Job item —
Reproduce verbatim every line of the entries below, from the first line through the line containing "pessoas com mais", including both.

Dataset —
================================
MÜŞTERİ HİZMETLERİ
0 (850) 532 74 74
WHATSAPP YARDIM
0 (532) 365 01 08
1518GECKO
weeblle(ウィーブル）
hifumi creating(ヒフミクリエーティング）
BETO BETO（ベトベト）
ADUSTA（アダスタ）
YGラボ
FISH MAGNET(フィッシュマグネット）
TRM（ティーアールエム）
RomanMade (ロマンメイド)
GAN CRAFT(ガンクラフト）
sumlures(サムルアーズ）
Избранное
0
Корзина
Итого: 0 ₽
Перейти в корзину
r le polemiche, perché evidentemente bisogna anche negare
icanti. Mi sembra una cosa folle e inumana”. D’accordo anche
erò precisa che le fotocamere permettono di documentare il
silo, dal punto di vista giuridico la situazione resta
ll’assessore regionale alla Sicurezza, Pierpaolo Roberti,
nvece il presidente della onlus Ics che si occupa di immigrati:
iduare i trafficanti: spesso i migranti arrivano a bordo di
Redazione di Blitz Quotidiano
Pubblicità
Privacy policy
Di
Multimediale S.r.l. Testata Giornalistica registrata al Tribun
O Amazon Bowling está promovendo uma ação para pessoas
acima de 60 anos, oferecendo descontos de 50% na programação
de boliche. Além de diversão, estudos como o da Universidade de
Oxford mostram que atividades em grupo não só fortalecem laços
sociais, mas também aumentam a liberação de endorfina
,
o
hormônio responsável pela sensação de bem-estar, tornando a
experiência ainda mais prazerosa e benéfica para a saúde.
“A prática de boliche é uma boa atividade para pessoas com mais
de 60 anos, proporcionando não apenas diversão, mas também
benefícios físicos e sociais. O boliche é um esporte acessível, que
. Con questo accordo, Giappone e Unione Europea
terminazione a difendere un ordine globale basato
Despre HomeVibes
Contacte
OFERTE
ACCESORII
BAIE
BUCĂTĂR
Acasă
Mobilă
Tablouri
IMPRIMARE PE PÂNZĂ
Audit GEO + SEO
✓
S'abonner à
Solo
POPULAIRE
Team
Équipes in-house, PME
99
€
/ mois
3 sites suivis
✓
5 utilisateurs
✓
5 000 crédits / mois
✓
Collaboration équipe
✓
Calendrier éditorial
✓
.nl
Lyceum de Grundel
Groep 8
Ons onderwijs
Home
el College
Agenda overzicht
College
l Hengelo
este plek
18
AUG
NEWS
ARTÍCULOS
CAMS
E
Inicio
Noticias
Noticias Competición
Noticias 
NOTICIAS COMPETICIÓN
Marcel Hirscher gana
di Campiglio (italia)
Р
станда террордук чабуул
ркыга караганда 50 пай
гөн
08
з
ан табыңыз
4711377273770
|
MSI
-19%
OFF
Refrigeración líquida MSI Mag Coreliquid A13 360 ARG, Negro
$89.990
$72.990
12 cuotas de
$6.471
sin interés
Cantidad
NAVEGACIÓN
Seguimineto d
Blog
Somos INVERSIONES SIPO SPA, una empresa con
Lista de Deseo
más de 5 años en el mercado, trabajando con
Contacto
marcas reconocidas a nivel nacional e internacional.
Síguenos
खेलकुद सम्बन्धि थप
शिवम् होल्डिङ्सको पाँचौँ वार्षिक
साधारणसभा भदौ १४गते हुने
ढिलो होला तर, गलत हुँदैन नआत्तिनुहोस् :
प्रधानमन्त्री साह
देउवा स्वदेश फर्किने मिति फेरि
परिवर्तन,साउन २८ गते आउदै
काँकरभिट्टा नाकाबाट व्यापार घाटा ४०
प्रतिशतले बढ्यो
================================
Result of the exercise —
MÜŞTERİ HİZMETLERİ
0 (850) 532 74 74
WHATSAPP YARDIM
0 (532) 365 01 08
1518GECKO
weeblle(ウィーブル）
hifumi creating(ヒフミクリエーティング）
BETO BETO（ベトベト）
ADUSTA（アダスタ）
YGラボ
FISH MAGNET(フィッシュマグネット）
TRM（ティーアールエム）
RomanMade (ロマンメイド)
GAN CRAFT(ガンクラフト）
sumlures(サムルアーズ）
Избранное
0
Корзина
Итого: 0 ₽
Перейти в корзину
r le polemiche, perché evidentemente bisogna anche negare
icanti. Mi sembra una cosa folle e inumana”. D’accordo anche
erò precisa che le fotocamere permettono di documentare il
silo, dal punto di vista giuridico la situazione resta
ll’assessore regionale alla Sicurezza, Pierpaolo Roberti,
nvece il presidente della onlus Ics che si occupa di immigrati:
iduare i trafficanti: spesso i migranti arrivano a bordo di
Redazione di Blitz Quotidiano
Pubblicità
Privacy policy
Di
Multimediale S.r.l. Testata Giornalistica registrata al Tribun
O Amazon Bowling está promovendo uma ação para pessoas
acima de 60 anos, oferecendo descontos de 50% na programação
de boliche. Além de diversão, estudos como o da Universidade de
Oxford mostram que atividades em grupo não só fortalecem laços
sociais, mas também aumentam a liberação de endorfina
,
o
hormônio responsável pela sensação de bem-estar, tornando a
experiência ainda mais prazerosa e benéfica para a saúde.
“A prática de boliche é uma boa atividade para pessoas com mais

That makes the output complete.